Which model fits the data best overall?

  • Nested Model Comparison Asks

Does the added complexity of a larger model significantly improve fit over a simpler baseline?

This is why nested models are so important:

  • they provide the formal basis for partial F-tests,
  • they motivate likelihood ratio tests,
  • and they help us think carefully about when extra structure is statistically justified.

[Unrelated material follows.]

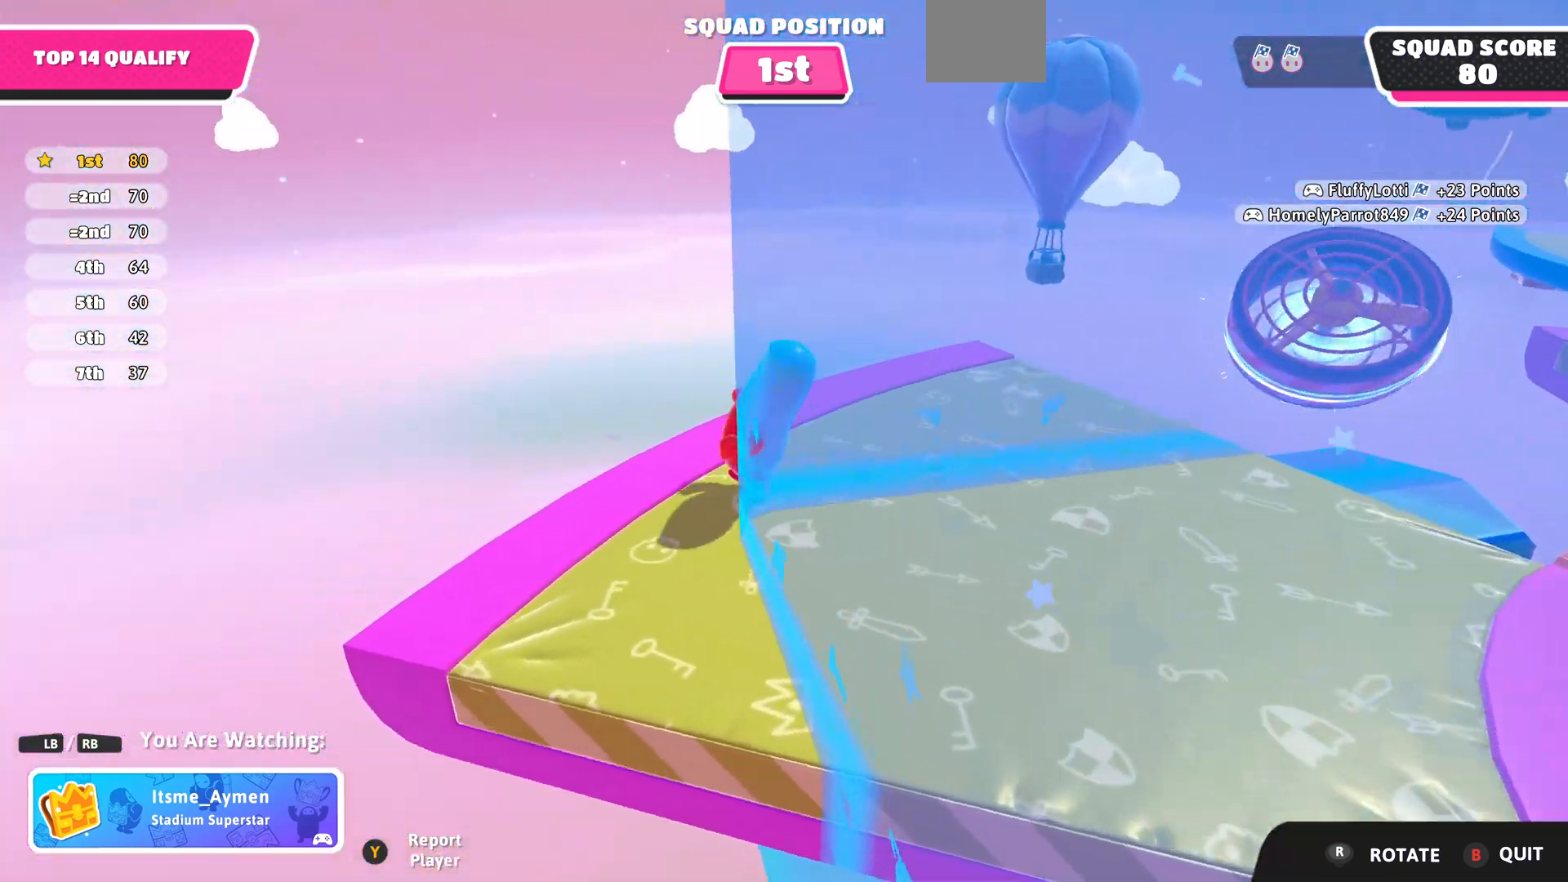
Gameplay with a controller (PlayStation layout); each line is a JSON object with the inputs held at the frame after it. "events" lists button and stick changes between this image and that frame as [ms after this image, input, new state], when the widget could be followed in between.
{"buttons": [], "left_stick": "center", "right_stick": "left", "events": [[300, "right_stick", "up-left"], [367, "right_stick", "left"]]}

At the same time, nested designs remind us that data structure also matters. A model can be more complex not only because it has more parameters, but also because it reflects a deeper hierarchical organization of the data.

19.11 Summary

Nested structures connect three core ideas in statistical modelling:

  1. Model building: specifying appropriate structure for the data,
  2. estimation: fitting full and reduced models or decomposing variance,
  3. inference: deciding whether added complexity is justified.

19.11.1 Key Takeaways

  • Nested models concern parameter restrictions.
  • Nested designs concern hierarchical factor structures.
  • The partial F-test is used for nested linear models.
  • The likelihood ratio test is used for many likelihood-based nested comparisons.
  • In SAS, nested structures are expressed using TEST, B(A), and RANDOM.

19.12 Practice Problems

  1. Show mathematically how a reduced regression model is nested within a full model through parameter constraints.
  2. Suppose students are nested within classrooms, and classrooms are nested within schools. Write an appropriate SAS model specification.
  3. Fit a full regression model using PROC REG, carry out a TEST statement, and verify the partial F-statistic manually using the reduced and full model \(SSE\) values.
  4. Explain the difference between PROC GLM and PROC MIXED for a nested design.
  5. Give one example of crossed factors and one example of nested factors, and explain why they differ.